Input for this task >>

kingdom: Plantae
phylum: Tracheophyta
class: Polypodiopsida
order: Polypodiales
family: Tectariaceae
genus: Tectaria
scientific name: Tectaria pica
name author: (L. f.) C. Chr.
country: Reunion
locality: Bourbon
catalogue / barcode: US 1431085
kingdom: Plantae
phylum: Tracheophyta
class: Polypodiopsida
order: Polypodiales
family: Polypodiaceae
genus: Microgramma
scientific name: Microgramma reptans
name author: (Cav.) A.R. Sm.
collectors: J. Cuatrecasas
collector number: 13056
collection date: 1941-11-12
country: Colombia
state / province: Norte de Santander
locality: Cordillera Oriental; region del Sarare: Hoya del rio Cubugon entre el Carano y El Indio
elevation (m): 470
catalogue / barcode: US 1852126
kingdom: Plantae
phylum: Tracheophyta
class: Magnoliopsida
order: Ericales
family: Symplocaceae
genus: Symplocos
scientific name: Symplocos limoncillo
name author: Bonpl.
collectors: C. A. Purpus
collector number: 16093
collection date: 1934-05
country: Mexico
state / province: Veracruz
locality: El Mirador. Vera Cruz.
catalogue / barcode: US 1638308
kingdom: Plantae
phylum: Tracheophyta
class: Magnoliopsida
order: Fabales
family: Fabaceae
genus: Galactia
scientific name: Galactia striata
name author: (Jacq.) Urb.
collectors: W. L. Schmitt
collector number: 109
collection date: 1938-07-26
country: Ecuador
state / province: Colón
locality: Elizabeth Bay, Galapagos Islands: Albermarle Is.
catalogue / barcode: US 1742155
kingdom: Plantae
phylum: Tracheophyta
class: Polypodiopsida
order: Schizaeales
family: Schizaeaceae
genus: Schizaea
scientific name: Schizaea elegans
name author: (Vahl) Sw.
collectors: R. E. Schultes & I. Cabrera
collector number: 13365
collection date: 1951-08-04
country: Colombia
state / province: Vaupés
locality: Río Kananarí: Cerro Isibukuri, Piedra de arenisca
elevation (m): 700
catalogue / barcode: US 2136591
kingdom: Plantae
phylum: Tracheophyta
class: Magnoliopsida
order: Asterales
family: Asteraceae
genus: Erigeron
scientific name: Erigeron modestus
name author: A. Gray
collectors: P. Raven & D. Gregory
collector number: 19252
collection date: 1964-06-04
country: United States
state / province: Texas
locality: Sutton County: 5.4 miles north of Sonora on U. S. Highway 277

Written request >> Render every line of the records above as a two-column Markdown table headed Row and Field. Number the rows in order and leave out any blank lines.

Correct response >>
| Row | Field |
|---|---|
| 1 | kingdom: Plantae |
| 2 | phylum: Tracheophyta |
| 3 | class: Polypodiopsida |
| 4 | order: Polypodiales |
| 5 | family: Tectariaceae |
| 6 | genus: Tectaria |
| 7 | scientific name: Tectaria pica |
| 8 | name author: (L. f.) C. Chr. |
| 9 | country: Reunion |
| 10 | locality: Bourbon |
| 11 | catalogue / barcode: US 1431085 |
| 12 | kingdom: Plantae |
| 13 | phylum: Tracheophyta |
| 14 | class: Polypodiopsida |
| 15 | order: Polypodiales |
| 16 | family: Polypodiaceae |
| 17 | genus: Microgramma |
| 18 | scientific name: Microgramma reptans |
| 19 | name author: (Cav.) A.R. Sm. |
| 20 | collectors: J. Cuatrecasas |
| 21 | collector number: 13056 |
| 22 | collection date: 1941-11-12 |
| 23 | country: Colombia |
| 24 | state / province: Norte de Santander |
| 25 | locality: Cordillera Oriental; region del Sarare: Hoya del rio Cubugon entre el Carano y El Indio |
| 26 | elevation (m): 470 |
| 27 | catalogue / barcode: US 1852126 |
| 28 | kingdom: Plantae |
| 29 | phylum: Tracheophyta |
| 30 | class: Magnoliopsida |
| 31 | order: Ericales |
| 32 | family: Symplocaceae |
| 33 | genus: Symplocos |
| 34 | scientific name: Symplocos limoncillo |
| 35 | name author: Bonpl. |
| 36 | collectors: C. A. Purpus |
| 37 | collector number: 16093 |
| 38 | collection date: 1934-05 |
| 39 | country: Mexico |
| 40 | state / province: Veracruz |
| 41 | locality: El Mirador. Vera Cruz. |
| 42 | catalogue / barcode: US 1638308 |
| 43 | kingdom: Plantae |
| 44 | phylum: Tracheophyta |
| 45 | class: Magnoliopsida |
| 46 | order: Fabales |
| 47 | family: Fabaceae |
| 48 | genus: Galactia |
| 49 | scientific name: Galactia striata |
| 50 | name author: (Jacq.) Urb. |
| 51 | collectors: W. L. Schmitt |
| 52 | collector number: 109 |
| 53 | collection date: 1938-07-26 |
| 54 | country: Ecuador |
| 55 | state / province: Colón |
| 56 | locality: Elizabeth Bay, Galapagos Islands: Albermarle Is. |
| 57 | catalogue / barcode: US 1742155 |
| 58 | kingdom: Plantae |
| 59 | phylum: Tracheophyta |
| 60 | class: Polypodiopsida |
| 61 | order: Schizaeales |
| 62 | family: Schizaeaceae |
| 63 | genus: Schizaea |
| 64 | scientific name: Schizaea elegans |
| 65 | name author: (Vahl) Sw. |
| 66 | collectors: R. E. Schultes & I. Cabrera |
| 67 | collector number: 13365 |
| 68 | collection date: 1951-08-04 |
| 69 | country: Colombia |
| 70 | state / province: Vaupés |
| 71 | locality: Río Kananarí: Cerro Isibukuri, Piedra de arenisca |
| 72 | elevation (m): 700 |
| 73 | catalogue / barcode: US 2136591 |
| 74 | kingdom: Plantae |
| 75 | phylum: Tracheophyta |
| 76 | class: Magnoliopsida |
| 77 | order: Asterales |
| 78 | family: Asteraceae |
| 79 | genus: Erigeron |
| 80 | scientific name: Erigeron modestus |
| 81 | name author: A. Gray |
| 82 | collectors: P. Raven & D. Gregory |
| 83 | collector number: 19252 |
| 84 | collection date: 1964-06-04 |
| 85 | country: United States |
| 86 | state / province: Texas |
| 87 | locality: Sutton County: 5.4 miles north of Sonora on U. S. Highway 277 |